Punxsutawney, Pa. was settled along the Shamokin path between the Allegheny and Susquehanna rivers in the late 1790s and was incorporated as a borough in 1849. The borough grew rapidly in the late 1800s, with the development of coal in the region.
Jewish families began meeting for worship services in Punxsutawney as early as 1886 and founded Chevra Aguadas Achim Congregation in 1889. The congregation established a cemetery in Cloe, Pa. 1889 and broke ground on a small brick synagogue at Indiana and Maple streets in 1900. The synagogue was demolished in 1949, perhaps to accommodate road construction, and a new synagogue was built on Church Street.
According to a community survey from the American Jewish Yearbook, Chevra Aguadas Achim was operating a daily religious school with fifteen students by 1907. In 1924, the local chapter of the National Council of Jewish Women organized a religious school under the auspices of the Southwestern District of Pennsylvania Jewish Religious Schools Program. The Jewish community of Punxsutawney organized the Bnai Zion Society in April 1907 to oversee Zionist activities in the borough and often joined together with regional Zionist activities based out of Pittsburgh. The first secretary of the local Zionist society, Ida Rosenthal, later married the son of Rabbi Moshe Simon Sivitz, who led Shaaray Torah Congregation in Pittsburgh. Jefferson County participated in regional fundraising activities during World War I. The communities of Punxsutawney and nearby Reynoldsville, Pa. raised more than $65,000 for the Jewish War Relief Campaign in 1919. Starting as early as the 1950s, a local chapter of Hadassah chapter filled a similar role. The Jewish community in Punxsutawney also supported a B’nai B’rith lodge and, as early as 1968, merged with a lodge in nearby DuBois, Pa.

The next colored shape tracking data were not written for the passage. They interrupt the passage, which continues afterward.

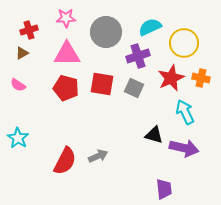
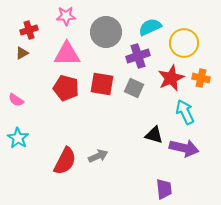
pink star: moved 2 px up
pink semicircle: moved 2 px left, 15 px down
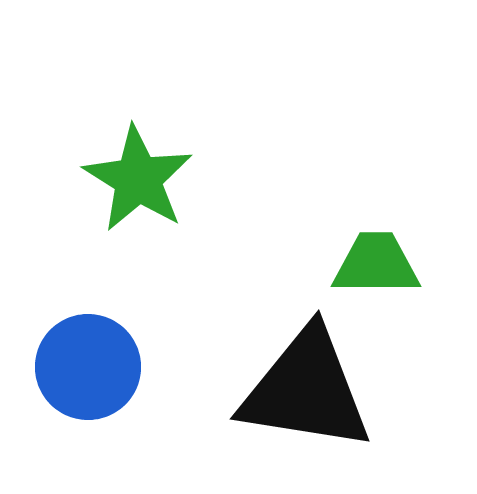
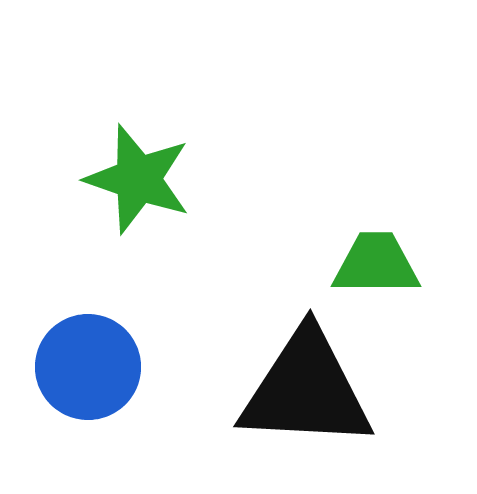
green star: rotated 13 degrees counterclockwise
black triangle: rotated 6 degrees counterclockwise
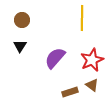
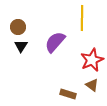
brown circle: moved 4 px left, 7 px down
black triangle: moved 1 px right
purple semicircle: moved 16 px up
brown rectangle: moved 2 px left, 2 px down; rotated 35 degrees clockwise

One of the best-known Jewish families in Punxsutawney was the Light family. Abraham Light owned several coal companies and was director of the Punxsutawney National Bank, among his many business ventures. His son Sam Light was also in the coal business but was best known as president of the Punxsutawney Groundhog Club from 1952 to 1976. In that role, he introduced the cutaway coat and silk top hat worn by members of the club each Groundhog’s Day when they check to see if Punxsutawney Phil saw his shadow.

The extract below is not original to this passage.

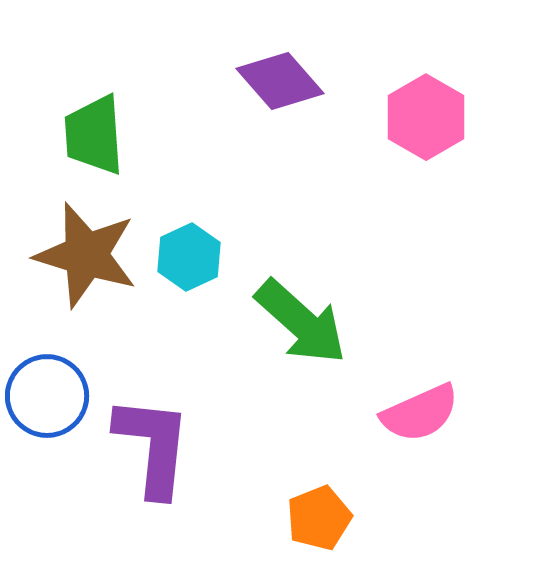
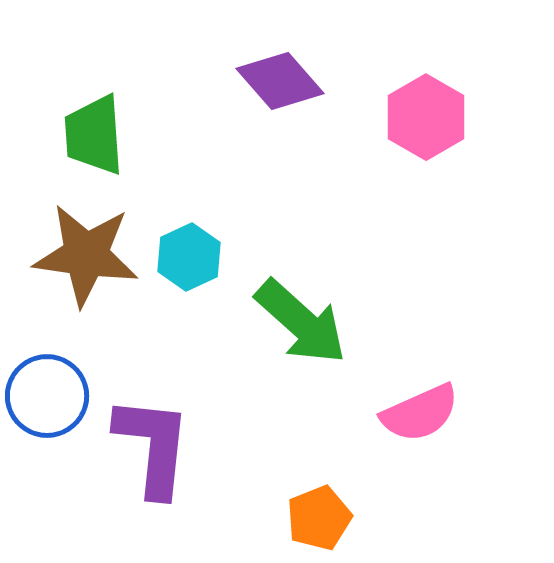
brown star: rotated 9 degrees counterclockwise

The Jewish population of Punxsutawney reached its peak during World War I and gradually declined over the following decades. The American Jewish Yearbook estimated a Jewish population of 200 in its 1907-1908 edition, 275 in its 1918-1919 edition, 125 in its 1928-1929 edition and of 90 in its 1940-1941 edition. The Jewish community in Punxsutawney was a small hub for Jefferson County and partnered with Jewish residents in Reynoldsville and the county seat of Brookville, Pa. on fundraising and other communal ventures. These smaller communities may have represented a sizeable percentage of the Jewish population in Jefferson County. While the American Jewish Yearbook estimated a Jewish population of 200 in Punxsutawney in 1907-1908, Chevra Aguadas Achim reported having 300 members at the time. A volume of local history by W. J. McKnight from 1917 titled Jefferson County, Pennsylvania: her pioneers and people, 1800-1915 counted 300 Jewish heads of household in Jefferson County in 1906. Chevra Aguadas Achim closed in the early 1980s and donated its plaques to Sons of Israel Congregation in DuBois. The Church Street synagogue was still standing in 2013.